The most efficient thing to do though would be to create new universes. I understand that universes are always created in pairs, one positive, one negative, so that the total energy balance will be zero. Find a way to contain them within our own universe, perhaps by creating them with the same set of dimensions as our own universe, minus one. Then set them to interact, maybe by connecting them with a tube of some sort. This will release plenty of energy as the two universes slowly annihilate eachother.
Of course, finding our own negative universe and feeding all the decayed matter into it should release enough energy to get us going for another trillion years…
How far out is the universe? Maybe we should go beyond it.

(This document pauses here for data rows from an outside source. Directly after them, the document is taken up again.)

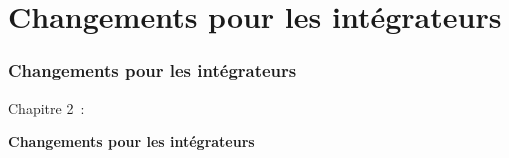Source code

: %

\section{Changements pour les intégrateurs}
\begin{frame}[fragile]
	\frametitle{Changements pour les intégrateurs}

	\begin{center}\huge{Chapitre 2~:}\end{center}
	\begin{center}\huge{\color{typo3darkgrey}\textbf{Changements pour les intégrateurs}}\end{center}

\end{frame}

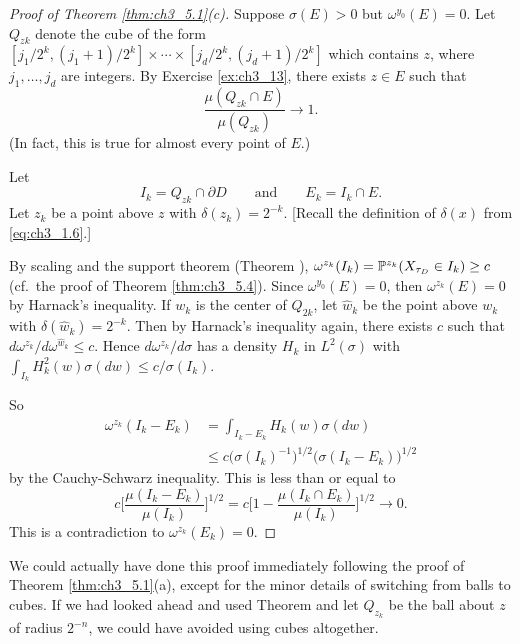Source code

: \begin{proof}[Proof of Theorem \ref{thm:ch3_5.1}(c)]
Suppose $\sigma(E) > 0$ but $\omega^{y_0}(E) = 0$. Let $Q_{zk}$ denote the cube of the form $[j_1/2^k,(j_1+1)/2^k] \times \cdots \times [j_d/2^k,(j_d+1)/2^k]$ which contains $z$, where $j_1,\ldots,j_d$ are integers. By Exercise \ref{ex:ch3_13}, there exists $z \in E$ such that
\begin{equation}\label{eq:ch3_5.25}
    \frac{\mu(Q_{zk} \cap E)}{\mu(Q_{zk})} \to 1.
\end{equation}
(In fact, this is true for almost every point of $E$.)

Let
\[
    I_k = Q_{zk} \cap \partial D \qquad\text{and}\qquad E_k = I_k \cap E.
\]
Let $z_k$ be a point above $z$ with $\delta(z_k) = 2^{-k}$. [Recall the definition of $\delta(x)$ from \eqref{eq:ch3_1.6}.]

By scaling and the support theorem (Theorem ), $\omega^{z_k}(I_k) = \P^{z_k}(X_{\tau_D} \in I_k) \geq c$ (cf.\ the proof of Theorem \ref{thm:ch3_5.4}). Since $\omega^{y_0}(E) = 0$, then $\omega^{z_k}(E) = 0$ by Harnack's inequality. If $w_k$ is the center of $Q_{2k}$, let $\widehat{w}_k$ be the point above $w_k$ with $\delta(\widehat{w}_k) = 2^{-k}$. Then by Harnack's inequality again, there exists $c$ such that $d\omega^{z_k}/d\omega^{\widehat{w}_k} \leq c$. Hence $d\omega^{z_k}/d\sigma$ has a density $H_k$ in $L^2(\sigma)$ with $\int_{I_k} H_k^2(w)\sigma(dw) \leq c/\sigma(I_k)$.

\mpagebreak

So
\begin{align*}
    \omega^{z_k}(I_k - E_k) &= \int_{I_k-E_k} H_k(w)\sigma(dw) \\
    &\leq c\Big(\sigma(I_k)^{-1}\Big)^{1/2}\Big(\sigma(I_k - E_k)\Big)^{1/2}
\end{align*}
by the Cauchy-Schwarz inequality. This is less than or equal to
\[
    c\Big[\frac{\mu(I_k - E_k)}{\mu(I_k)}\Big]^{1/2} = c\Big[1 - \frac{\mu(I_k \cap E_k)}{\mu(I_k)}\Big]^{1/2} \to 0.
\]
This is a contradiction to $\omega^{z_k}(E_k) = 0$.
\end{proof}

We could actually have done this proof immediately following the proof of Theorem \ref{thm:ch3_5.1}(a), except for the minor details of switching from balls to cubes. If we had looked ahead and used Theorem  and let $Q_{z_k}$ be the ball about $z$ of radius $2^{-n}$, we could have avoided using cubes altogether.

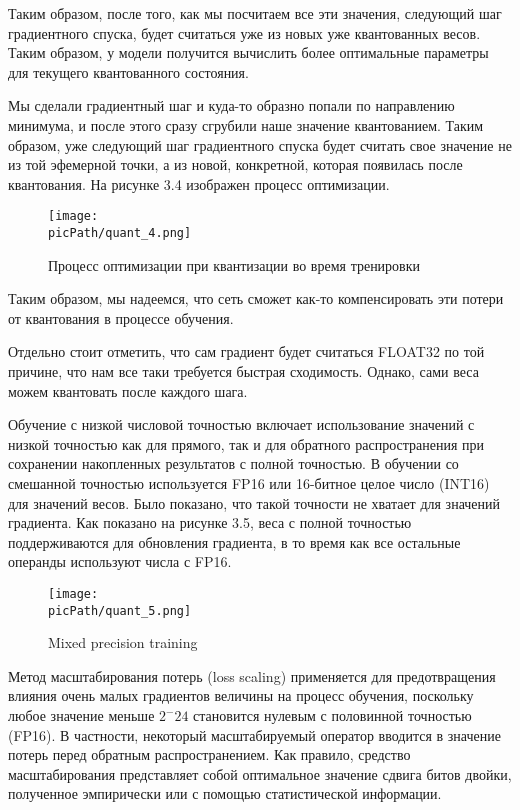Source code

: \documentclass[oneside,final,12pt]{extreport}
\newcommand{\picPath}{images}
\begin{document}
Таким образом, после того, как мы посчитаем все эти значения, следующий шаг градиентного спуска, будет считаться уже из новых уже квантованных весов. Таким образом, у модели получится вычислить более оптимальные параметры для текущего квантованного состояния.

Мы сделали градиентный шаг и куда-то образно попали по направлению минимума, и после этого сразу сгрубили наше значение квантованием. Таким образом, уже следующий шаг градиентного спуска будет считать свое значение не из той эфемерной точки, а из новой, конкретной, которая появилась после квантования. На рисунке 3.4 изображен процесс оптимизации.

\begin{figure}[H]
\begin{center}
  \texttt{[image: \\picPath/quant\_4.png]}
  \caption{Процесс оптимизации при квантизации во время тренировки}
  \label{fig:quant_4}
  \end{center}
\end{figure}

Таким образом, мы надеемся, что сеть сможет как-то компенсировать эти потери от квантования в процессе обучения.

Отдельно стоит отметить, что сам градиент будет считаться FLOAT32 по той причине, что нам все таки требуется быстрая сходимость. Однако, сами веса можем квантовать после каждого шага. 

Обучение с низкой числовой точностью включает использование значений с низкой точностью как для прямого, так и для обратного распространения при сохранении накопленных результатов с полной точностью. В обучении со смешанной точностью используется FP16 или 16-битное целое число (INT16) для значений весов. Было показано, что такой точности не хватает для значений градиента. Как показано на рисунке 3.5, веса с полной точностью поддерживаются для обновления градиента, в то время как все остальные операнды используют числа с FP16.
\begin{figure}[H]
\begin{center}
  \texttt{[image: \\picPath/quant\_5.png]}
  \caption{Mixed precision training}
  \label{fig:quant_5}
  \end{center}
\end{figure}

Метод масштабирования потерь (loss scaling) применяется для предотвращения влияния очень малых градиентов величины на процесс обучения, поскольку любое значение меньше $2 ^ -24$ становится нулевым с половинной точностью (FP16). В частности, некоторый масштабируемый оператор вводится в значение потерь перед обратным распространением. Как правило, средство масштабирования представляет собой оптимальное значение сдвига битов двойки, полученное эмпирически или с помощью статистической информации.
\end{document}
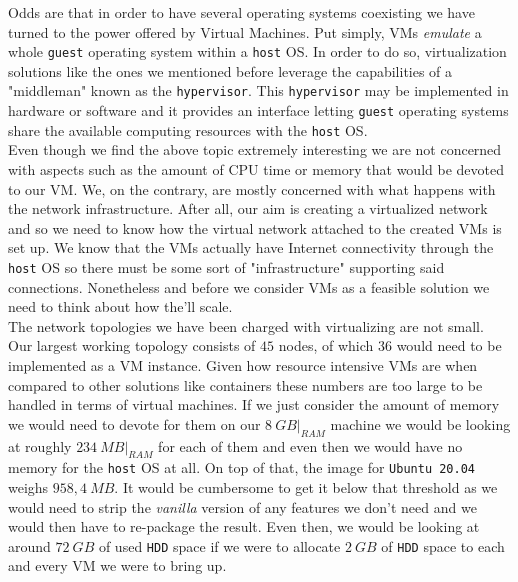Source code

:                 Odds are that in order to have several operating systems coexisting we have turned to the power offered by Virtual Machines. Put simply, VMs \textit{emulate} a whole \texttt{guest} operating system within a \texttt{host} OS. In order to do so, virtualization solutions like the ones we mentioned before leverage the capabilities of a "middleman" known as the \texttt{hypervisor}. This \texttt{hypervisor} may be implemented in hardware or software and it provides an interface letting \texttt{guest} operating systems share the available computing resources with the \texttt{host} OS.\\

                Even though we find the above topic extremely interesting we are not concerned with aspects such as the amount of CPU time or memory that would be devoted to our VM. We, on the contrary, are mostly concerned with what happens with the network infrastructure. After all, our aim is creating a virtualized network and so we need to know how the virtual network attached to the created VMs is set up. We know that the VMs actually have Internet connectivity through the \texttt{host} OS so there must be some sort of "infrastructure" supporting said connections. Nonetheless and before we consider VMs as a feasible solution we need to think about how the'll scale.\\

                The network topologies we have been charged with virtualizing are not small. Our largest working topology consists of $45$ nodes, of which $36$ would need to be implemented as a VM instance. Given how resource intensive VMs are when compared to other solutions like containers these numbers are too large to be handled in terms of virtual machines. If we just consider the amount of memory we would need to devote for them on our $8\ GB\rvert_{RAM}$ machine we would be looking at roughly $234\ MB\rvert_{RAM}$ for each of them and even then we would have no memory for the \texttt{host} OS at all. On top of that, the image for \texttt{Ubuntu 20.04} weighs $958,4\ MB$. It would be cumbersome to get it below that threshold as we would need to strip the \textit{vanilla} version of any features we don't need and we would then have to re-package the result. Even then, we would be looking at around $72\ GB$ of used \texttt{HDD} space if we were to allocate $2\ GB$ of \texttt{HDD} space to each and every VM we were to bring up.\\

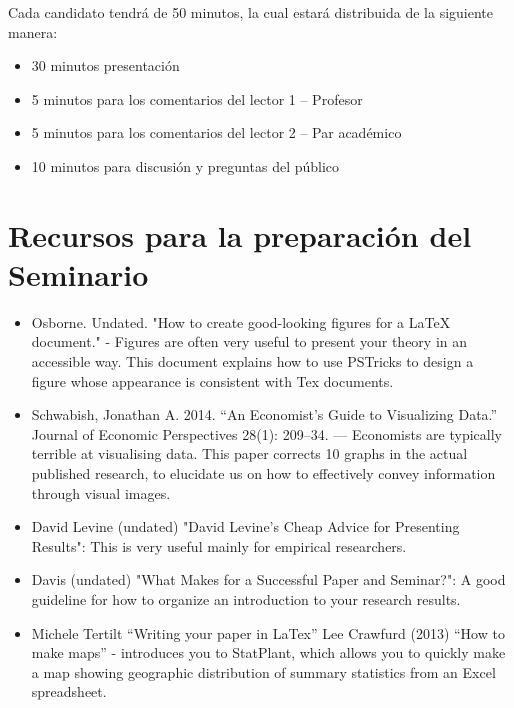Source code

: Cada candidato tendrá de 50 minutos, la cual estará distribuida de la siguiente manera:
\begin{itemize}
    \item 30 minutos presentación
    \item 5 minutos para los comentarios del lector 1 – Profesor
    \item 5 minutos para los comentarios del lector 2 – Par académico
    \item 10 minutos para discusión y preguntas del público
\end{itemize}

\section{Recursos para la preparación del Seminario}

\begin{itemize}
    \item Osborne. Undated. "How to create good-looking figures for a LaTeX document." - Figures are often very useful to present your theory in an accessible way. This document explains how to use PSTricks to design a figure whose appearance is consistent with Tex documents.
    \item Schwabish, Jonathan A. 2014. “An Economist’s Guide to Visualizing Data.” Journal of Economic Perspectives 28(1): 209–34. --- Economists are typically terrible at visualising data. This paper corrects 10 graphs in the actual published research, to elucidate us on how to effectively convey information through visual images.
    \item David Levine (undated) "David Levine's Cheap Advice for Presenting Results": This is very useful mainly for empirical researchers.
    \item Davis (undated) "What Makes for a Successful Paper and Seminar?": A good guideline for how to organize an introduction to your research results.
    \item Michele Tertilt “Writing your paper in LaTex” Lee Crawfurd (2013) “How to make maps” - introduces you to StatPlant, which allows you to quickly make a map showing geographic distribution of summary statistics from an Excel spreadsheet.
\end{itemize}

See Heinlein’s “Let There be Light”.
No problem.
Realize that in the end no matter what you do we are doomed. We might be able to extend life past some point with clever means but sooner or later nothing will work and life is done for.
Realize that all the energy/matter (interchangeable) currently in the universe will still be in it 10[sup]99[/sup] years from now. As I understand it however all of that energy will no longer be in a useable form.
In short, entropy always increases (at least in teh grand scheme of things). You are fighting a battle that can’t be won no matter what you do. The only hope for ultimate survival would require finding other universes and a way to get to them to escape ours.
Of course maybe the ‘Brane Universe’ ( http://www.space.com/scienceastronomy/astronomy/bigbang_alternative_010413-1.html ) idea will work out to be true and our universe may manage to recycle itself. I’m not sure, however, if anything could expect to survive that even if it managed to live long enough to see it occur.
I tend to put my hopes on one thing eburacum45 said.
Perhaps we will find a way to tap into the dark energy that is accelerating the universe apart. We kill two birds with one stone, keep the universe from falling apart, while getting usable energy.
*Originally posted by rjk *
**See Heinlein’s “Let There be Light”.No problem.
**
And Pohl’s The Heechee Saga. Probably not as good as Let There be Light (I love Heinlein) but they have a method of living past the end of the universe in there. It might not be until the 2nd book though, but Gateway is a great story anyway: one of my faves.
Oh God! I used to have dreams about being dead “oh God, I’m rotting!”…now I worrry about my protons decaying!
Foryouphysicists…has a proton decay event ever been observed? Or is it just a theoretical idea?
It’s just theoretical right now. And it’s not even an “almost certain” theoretical that we just haven’t gotten around to observing yet. It’s a maybe.
Could’nt we all just seal ouselves into individual boxes and shoot them off into space? Maybe take a rotisserie chicken, some mayo and a French stick for something to munch on.
This thread makes my brain hurt, but I like it. Everytime I read about the end of the universe and things happening 10^22 or more years from now I get a wierd feeling in my stomach but I can’t stop reading.
In order to stay on topic, I have a question for those smarter than I. If we live in an ever expanding universe, after a period of infinite time (work with me here), wouldn’t everything (galaxies, planets, stars, atoms) be infinitely distant from every other object in the universe? What happens then?
i doubt i’m any smarter than you are, but i’ll answer anyway.
“after a period of infinite time” equals “it takes an infinite number of years”, which in turn equals “this point in time is never going to occur”. so, at no point in the history of the universe will two objects be infinitely distant from each other.